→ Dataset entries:

>>>>>

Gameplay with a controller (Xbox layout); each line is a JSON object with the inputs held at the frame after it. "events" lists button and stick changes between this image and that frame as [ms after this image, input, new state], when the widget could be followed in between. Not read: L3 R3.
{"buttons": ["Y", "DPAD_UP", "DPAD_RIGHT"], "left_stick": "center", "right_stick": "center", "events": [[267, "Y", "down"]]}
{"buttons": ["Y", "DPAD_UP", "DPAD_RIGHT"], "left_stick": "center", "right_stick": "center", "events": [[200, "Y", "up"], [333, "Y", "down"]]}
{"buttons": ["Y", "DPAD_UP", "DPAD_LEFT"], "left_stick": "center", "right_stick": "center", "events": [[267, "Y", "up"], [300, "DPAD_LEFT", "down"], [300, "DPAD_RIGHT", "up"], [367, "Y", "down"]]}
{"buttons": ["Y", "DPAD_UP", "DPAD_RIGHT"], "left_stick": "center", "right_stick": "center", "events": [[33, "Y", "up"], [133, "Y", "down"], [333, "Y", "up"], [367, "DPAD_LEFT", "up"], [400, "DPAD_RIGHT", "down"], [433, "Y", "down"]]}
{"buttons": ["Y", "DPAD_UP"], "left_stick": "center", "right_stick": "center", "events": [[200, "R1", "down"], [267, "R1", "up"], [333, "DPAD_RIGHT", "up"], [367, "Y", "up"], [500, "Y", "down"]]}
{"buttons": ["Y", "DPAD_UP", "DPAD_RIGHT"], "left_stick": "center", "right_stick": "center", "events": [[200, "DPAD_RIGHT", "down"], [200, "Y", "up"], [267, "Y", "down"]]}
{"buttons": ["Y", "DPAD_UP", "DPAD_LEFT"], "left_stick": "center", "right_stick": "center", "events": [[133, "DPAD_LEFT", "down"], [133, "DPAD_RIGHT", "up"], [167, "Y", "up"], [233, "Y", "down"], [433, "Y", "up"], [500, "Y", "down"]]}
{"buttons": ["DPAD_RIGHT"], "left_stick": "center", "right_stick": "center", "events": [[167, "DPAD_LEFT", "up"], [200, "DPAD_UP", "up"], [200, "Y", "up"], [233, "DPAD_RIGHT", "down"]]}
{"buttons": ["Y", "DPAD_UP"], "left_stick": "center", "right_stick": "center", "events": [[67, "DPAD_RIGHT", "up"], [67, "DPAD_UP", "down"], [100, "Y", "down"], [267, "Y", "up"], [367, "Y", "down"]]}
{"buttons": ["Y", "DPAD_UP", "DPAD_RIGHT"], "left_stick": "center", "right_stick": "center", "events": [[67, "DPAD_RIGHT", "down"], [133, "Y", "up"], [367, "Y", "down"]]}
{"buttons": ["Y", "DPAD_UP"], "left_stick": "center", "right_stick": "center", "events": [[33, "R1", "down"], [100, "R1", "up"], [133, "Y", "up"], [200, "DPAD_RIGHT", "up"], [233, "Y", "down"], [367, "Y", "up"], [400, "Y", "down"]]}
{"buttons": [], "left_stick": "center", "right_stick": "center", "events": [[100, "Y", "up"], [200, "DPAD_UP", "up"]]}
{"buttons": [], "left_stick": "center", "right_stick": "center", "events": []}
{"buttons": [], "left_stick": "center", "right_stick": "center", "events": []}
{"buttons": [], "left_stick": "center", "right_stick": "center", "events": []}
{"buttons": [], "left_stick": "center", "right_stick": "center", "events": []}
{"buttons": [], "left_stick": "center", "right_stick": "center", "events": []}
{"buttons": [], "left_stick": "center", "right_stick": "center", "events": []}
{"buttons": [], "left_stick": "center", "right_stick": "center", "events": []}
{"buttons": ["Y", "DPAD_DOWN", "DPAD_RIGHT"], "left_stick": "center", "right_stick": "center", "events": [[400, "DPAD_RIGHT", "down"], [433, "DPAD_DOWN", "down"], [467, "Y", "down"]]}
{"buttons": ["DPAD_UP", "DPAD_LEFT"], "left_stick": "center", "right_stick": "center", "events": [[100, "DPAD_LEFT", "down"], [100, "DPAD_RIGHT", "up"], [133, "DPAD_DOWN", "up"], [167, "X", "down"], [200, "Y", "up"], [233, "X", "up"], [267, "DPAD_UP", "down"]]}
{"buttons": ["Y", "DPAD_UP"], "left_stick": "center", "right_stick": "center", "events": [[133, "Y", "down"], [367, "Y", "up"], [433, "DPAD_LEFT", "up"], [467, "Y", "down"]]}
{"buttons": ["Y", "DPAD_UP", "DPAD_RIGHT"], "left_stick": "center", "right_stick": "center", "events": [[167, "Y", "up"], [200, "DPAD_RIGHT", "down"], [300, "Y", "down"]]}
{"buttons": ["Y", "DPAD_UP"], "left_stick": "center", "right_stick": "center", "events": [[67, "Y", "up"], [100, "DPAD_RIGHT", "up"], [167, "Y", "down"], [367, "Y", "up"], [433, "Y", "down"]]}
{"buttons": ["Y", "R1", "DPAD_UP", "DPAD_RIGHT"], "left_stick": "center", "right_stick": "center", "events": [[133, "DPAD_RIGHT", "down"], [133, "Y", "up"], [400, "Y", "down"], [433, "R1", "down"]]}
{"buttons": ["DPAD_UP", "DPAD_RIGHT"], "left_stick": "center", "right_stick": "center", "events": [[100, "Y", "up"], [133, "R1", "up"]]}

<<<<<

→ Aim of the task: Please restate the data word for word, every record included.

→ Answer section:
Gameplay with a controller (Xbox layout); each line is a JSON object with the inputs held at the frame after it. "events" lists button and stick changes between this image and that frame as [ms after this image, input, new state], when the widget could be followed in between. Not read: L3 R3.
{"buttons": ["Y", "DPAD_UP", "DPAD_RIGHT"], "left_stick": "center", "right_stick": "center", "events": [[267, "Y", "down"]]}
{"buttons": ["Y", "DPAD_UP", "DPAD_RIGHT"], "left_stick": "center", "right_stick": "center", "events": [[200, "Y", "up"], [333, "Y", "down"]]}
{"buttons": ["Y", "DPAD_UP", "DPAD_LEFT"], "left_stick": "center", "right_stick": "center", "events": [[267, "Y", "up"], [300, "DPAD_LEFT", "down"], [300, "DPAD_RIGHT", "up"], [367, "Y", "down"]]}
{"buttons": ["Y", "DPAD_UP", "DPAD_RIGHT"], "left_stick": "center", "right_stick": "center", "events": [[33, "Y", "up"], [133, "Y", "down"], [333, "Y", "up"], [367, "DPAD_LEFT", "up"], [400, "DPAD_RIGHT", "down"], [433, "Y", "down"]]}
{"buttons": ["Y", "DPAD_UP"], "left_stick": "center", "right_stick": "center", "events": [[200, "R1", "down"], [267, "R1", "up"], [333, "DPAD_RIGHT", "up"], [367, "Y", "up"], [500, "Y", "down"]]}
{"buttons": ["Y", "DPAD_UP", "DPAD_RIGHT"], "left_stick": "center", "right_stick": "center", "events": [[200, "DPAD_RIGHT", "down"], [200, "Y", "up"], [267, "Y", "down"]]}
{"buttons": ["Y", "DPAD_UP", "DPAD_LEFT"], "left_stick": "center", "right_stick": "center", "events": [[133, "DPAD_LEFT", "down"], [133, "DPAD_RIGHT", "up"], [167, "Y", "up"], [233, "Y", "down"], [433, "Y", "up"], [500, "Y", "down"]]}
{"buttons": ["DPAD_RIGHT"], "left_stick": "center", "right_stick": "center", "events": [[167, "DPAD_LEFT", "up"], [200, "DPAD_UP", "up"], [200, "Y", "up"], [233, "DPAD_RIGHT", "down"]]}
{"buttons": ["Y", "DPAD_UP"], "left_stick": "center", "right_stick": "center", "events": [[67, "DPAD_RIGHT", "up"], [67, "DPAD_UP", "down"], [100, "Y", "down"], [267, "Y", "up"], [367, "Y", "down"]]}
{"buttons": ["Y", "DPAD_UP", "DPAD_RIGHT"], "left_stick": "center", "right_stick": "center", "events": [[67, "DPAD_RIGHT", "down"], [133, "Y", "up"], [367, "Y", "down"]]}
{"buttons": ["Y", "DPAD_UP"], "left_stick": "center", "right_stick": "center", "events": [[33, "R1", "down"], [100, "R1", "up"], [133, "Y", "up"], [200, "DPAD_RIGHT", "up"], [233, "Y", "down"], [367, "Y", "up"], [400, "Y", "down"]]}
{"buttons": [], "left_stick": "center", "right_stick": "center", "events": [[100, "Y", "up"], [200, "DPAD_UP", "up"]]}
{"buttons": [], "left_stick": "center", "right_stick": "center", "events": []}
{"buttons": [], "left_stick": "center", "right_stick": "center", "events": []}
{"buttons": [], "left_stick": "center", "right_stick": "center", "events": []}
{"buttons": [], "left_stick": "center", "right_stick": "center", "events": []}
{"buttons": [], "left_stick": "center", "right_stick": "center", "events": []}
{"buttons": [], "left_stick": "center", "right_stick": "center", "events": []}
{"buttons": [], "left_stick": "center", "right_stick": "center", "events": []}
{"buttons": ["Y", "DPAD_DOWN", "DPAD_RIGHT"], "left_stick": "center", "right_stick": "center", "events": [[400, "DPAD_RIGHT", "down"], [433, "DPAD_DOWN", "down"], [467, "Y", "down"]]}
{"buttons": ["DPAD_UP", "DPAD_LEFT"], "left_stick": "center", "right_stick": "center", "events": [[100, "DPAD_LEFT", "down"], [100, "DPAD_RIGHT", "up"], [133, "DPAD_DOWN", "up"], [167, "X", "down"], [200, "Y", "up"], [233, "X", "up"], [267, "DPAD_UP", "down"]]}
{"buttons": ["Y", "DPAD_UP"], "left_stick": "center", "right_stick": "center", "events": [[133, "Y", "down"], [367, "Y", "up"], [433, "DPAD_LEFT", "up"], [467, "Y", "down"]]}
{"buttons": ["Y", "DPAD_UP", "DPAD_RIGHT"], "left_stick": "center", "right_stick": "center", "events": [[167, "Y", "up"], [200, "DPAD_RIGHT", "down"], [300, "Y", "down"]]}
{"buttons": ["Y", "DPAD_UP"], "left_stick": "center", "right_stick": "center", "events": [[67, "Y", "up"], [100, "DPAD_RIGHT", "up"], [167, "Y", "down"], [367, "Y", "up"], [433, "Y", "down"]]}
{"buttons": ["Y", "R1", "DPAD_UP", "DPAD_RIGHT"], "left_stick": "center", "right_stick": "center", "events": [[133, "DPAD_RIGHT", "down"], [133, "Y", "up"], [400, "Y", "down"], [433, "R1", "down"]]}
{"buttons": ["DPAD_UP", "DPAD_RIGHT"], "left_stick": "center", "right_stick": "center", "events": [[100, "Y", "up"], [133, "R1", "up"]]}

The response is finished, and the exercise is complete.